In [12]: %timeit ds_s3.scanner(limit=100).explain_plan()
281 μs ± 682 ns per loop (mean ± std. dev. of 7 runs, 1,000 loops each)
In [13]: %timeit ds_s3.scanner(filter="true", limit=100).explain_plan()
24.4 ms ± 2.58 ms per loop (mean ± std. dev. of 7 runs, 10 loops each)
In [14]: %timeit ds_local.scanner(limit=100).explain_plan()
275 μs ± 623 ns per loop (mean ± std. dev. of 7 runs, 1,000 loops each)
In [15]: %timeit ds_local.scanner(filter="true", limit=100).explain_plan()
831 μs ± 3.17 μs per loop (mean ± std. dev. of 7 runs, 1,000 loops each)
planning query with filter is a lot slower than a query without filter. This is especially obvious over a dataset on S3. This suggests that we are likely doing IO repeatedly and should instead cache the IO.

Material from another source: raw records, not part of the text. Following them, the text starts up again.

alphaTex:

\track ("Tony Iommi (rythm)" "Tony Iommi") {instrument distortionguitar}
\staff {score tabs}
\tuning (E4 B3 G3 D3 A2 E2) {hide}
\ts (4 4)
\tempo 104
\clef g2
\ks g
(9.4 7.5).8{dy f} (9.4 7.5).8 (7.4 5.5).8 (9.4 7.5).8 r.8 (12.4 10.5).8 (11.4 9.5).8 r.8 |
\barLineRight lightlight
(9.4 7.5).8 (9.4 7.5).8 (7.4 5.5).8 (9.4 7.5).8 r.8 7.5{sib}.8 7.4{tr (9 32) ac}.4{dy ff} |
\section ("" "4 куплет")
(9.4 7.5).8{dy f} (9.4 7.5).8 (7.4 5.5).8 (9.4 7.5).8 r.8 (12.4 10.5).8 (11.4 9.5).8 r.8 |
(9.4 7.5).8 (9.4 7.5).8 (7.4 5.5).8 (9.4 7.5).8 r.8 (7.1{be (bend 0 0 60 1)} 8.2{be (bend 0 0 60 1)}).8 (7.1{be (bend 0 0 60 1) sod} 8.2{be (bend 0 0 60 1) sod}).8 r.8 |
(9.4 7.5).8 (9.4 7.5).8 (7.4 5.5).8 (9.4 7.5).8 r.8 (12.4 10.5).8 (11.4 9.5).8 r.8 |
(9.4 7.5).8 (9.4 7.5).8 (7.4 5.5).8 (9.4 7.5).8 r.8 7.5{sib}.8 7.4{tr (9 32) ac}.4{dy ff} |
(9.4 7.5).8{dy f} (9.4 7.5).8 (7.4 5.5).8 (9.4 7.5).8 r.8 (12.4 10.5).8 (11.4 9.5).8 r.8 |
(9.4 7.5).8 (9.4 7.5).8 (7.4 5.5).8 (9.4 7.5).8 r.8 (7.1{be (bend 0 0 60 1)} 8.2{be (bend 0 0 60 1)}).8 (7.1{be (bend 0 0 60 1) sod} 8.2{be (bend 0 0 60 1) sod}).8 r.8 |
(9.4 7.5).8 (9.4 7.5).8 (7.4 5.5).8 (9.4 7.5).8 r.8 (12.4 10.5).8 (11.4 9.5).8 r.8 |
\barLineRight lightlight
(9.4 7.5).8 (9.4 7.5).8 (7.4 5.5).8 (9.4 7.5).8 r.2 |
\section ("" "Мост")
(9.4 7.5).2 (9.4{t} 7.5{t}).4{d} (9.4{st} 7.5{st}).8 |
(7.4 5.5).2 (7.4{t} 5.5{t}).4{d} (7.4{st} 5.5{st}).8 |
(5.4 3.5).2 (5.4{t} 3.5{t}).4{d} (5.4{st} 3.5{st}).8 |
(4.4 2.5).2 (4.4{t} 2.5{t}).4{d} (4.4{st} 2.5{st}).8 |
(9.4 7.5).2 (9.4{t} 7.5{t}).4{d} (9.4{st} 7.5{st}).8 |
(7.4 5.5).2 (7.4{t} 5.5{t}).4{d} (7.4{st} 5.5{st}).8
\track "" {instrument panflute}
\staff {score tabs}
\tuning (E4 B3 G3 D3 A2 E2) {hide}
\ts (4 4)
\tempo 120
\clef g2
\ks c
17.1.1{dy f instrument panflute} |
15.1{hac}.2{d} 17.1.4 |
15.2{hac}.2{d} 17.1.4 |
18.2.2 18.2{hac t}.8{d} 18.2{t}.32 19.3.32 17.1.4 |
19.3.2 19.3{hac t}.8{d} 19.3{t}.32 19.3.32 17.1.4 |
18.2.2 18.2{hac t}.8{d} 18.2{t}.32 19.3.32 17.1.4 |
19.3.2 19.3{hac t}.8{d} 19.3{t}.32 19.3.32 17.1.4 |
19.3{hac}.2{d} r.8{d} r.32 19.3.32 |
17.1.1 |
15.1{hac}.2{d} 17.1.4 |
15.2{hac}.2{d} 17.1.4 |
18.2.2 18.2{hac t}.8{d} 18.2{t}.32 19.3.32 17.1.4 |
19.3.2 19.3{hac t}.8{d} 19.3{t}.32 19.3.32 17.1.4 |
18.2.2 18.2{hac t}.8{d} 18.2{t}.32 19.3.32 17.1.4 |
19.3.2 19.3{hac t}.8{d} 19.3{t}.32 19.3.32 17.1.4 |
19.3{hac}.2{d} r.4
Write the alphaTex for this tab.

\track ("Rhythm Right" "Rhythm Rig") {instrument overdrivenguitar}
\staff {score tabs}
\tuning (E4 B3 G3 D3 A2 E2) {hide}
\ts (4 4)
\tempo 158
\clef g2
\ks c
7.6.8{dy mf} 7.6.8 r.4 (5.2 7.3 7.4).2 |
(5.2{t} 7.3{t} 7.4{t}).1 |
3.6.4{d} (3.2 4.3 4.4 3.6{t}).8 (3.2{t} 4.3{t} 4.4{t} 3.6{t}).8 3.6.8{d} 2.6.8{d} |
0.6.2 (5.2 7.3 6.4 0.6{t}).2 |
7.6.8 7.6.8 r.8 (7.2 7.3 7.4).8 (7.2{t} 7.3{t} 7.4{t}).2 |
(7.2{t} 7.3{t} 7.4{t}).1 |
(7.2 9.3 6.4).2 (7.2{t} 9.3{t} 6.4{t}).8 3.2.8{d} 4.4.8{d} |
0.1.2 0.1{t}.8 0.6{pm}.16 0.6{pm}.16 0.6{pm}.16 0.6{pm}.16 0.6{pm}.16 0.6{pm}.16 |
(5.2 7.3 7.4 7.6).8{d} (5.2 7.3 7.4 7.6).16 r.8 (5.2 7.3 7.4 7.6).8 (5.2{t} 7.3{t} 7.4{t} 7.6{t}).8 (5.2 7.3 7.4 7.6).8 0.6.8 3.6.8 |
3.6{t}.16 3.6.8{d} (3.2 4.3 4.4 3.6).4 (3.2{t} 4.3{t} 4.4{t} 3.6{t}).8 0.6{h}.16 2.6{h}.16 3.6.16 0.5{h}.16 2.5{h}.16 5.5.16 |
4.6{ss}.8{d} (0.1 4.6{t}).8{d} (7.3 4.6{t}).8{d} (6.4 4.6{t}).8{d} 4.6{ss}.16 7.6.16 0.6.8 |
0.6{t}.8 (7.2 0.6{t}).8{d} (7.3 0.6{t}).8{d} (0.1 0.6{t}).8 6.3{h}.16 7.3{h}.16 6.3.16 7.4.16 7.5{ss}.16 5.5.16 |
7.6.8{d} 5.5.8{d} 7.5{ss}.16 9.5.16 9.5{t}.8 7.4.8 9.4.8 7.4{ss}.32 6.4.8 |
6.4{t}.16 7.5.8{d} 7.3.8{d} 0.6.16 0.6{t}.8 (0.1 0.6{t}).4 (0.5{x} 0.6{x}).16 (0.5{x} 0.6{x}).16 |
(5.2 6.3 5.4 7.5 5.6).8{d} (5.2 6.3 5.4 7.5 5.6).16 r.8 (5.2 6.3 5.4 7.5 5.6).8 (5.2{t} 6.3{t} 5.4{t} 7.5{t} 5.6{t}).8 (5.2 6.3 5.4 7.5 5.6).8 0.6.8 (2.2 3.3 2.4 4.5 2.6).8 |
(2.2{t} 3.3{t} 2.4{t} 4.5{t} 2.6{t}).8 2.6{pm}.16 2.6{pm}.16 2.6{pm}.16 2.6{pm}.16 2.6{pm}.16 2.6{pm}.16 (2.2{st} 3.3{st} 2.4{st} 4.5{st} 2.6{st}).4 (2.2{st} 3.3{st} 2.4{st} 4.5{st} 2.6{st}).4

I believe the I/O is done when we lookup which columns have eligible scalar indices. I think there's a caching opportunity here we are probably missing.
repro
planning query with filter is a lot slower than a query without filter. This is especially obvious over a dataset on S3. This suggests that we are likely doing IO repeatedly and should instead cache the IO.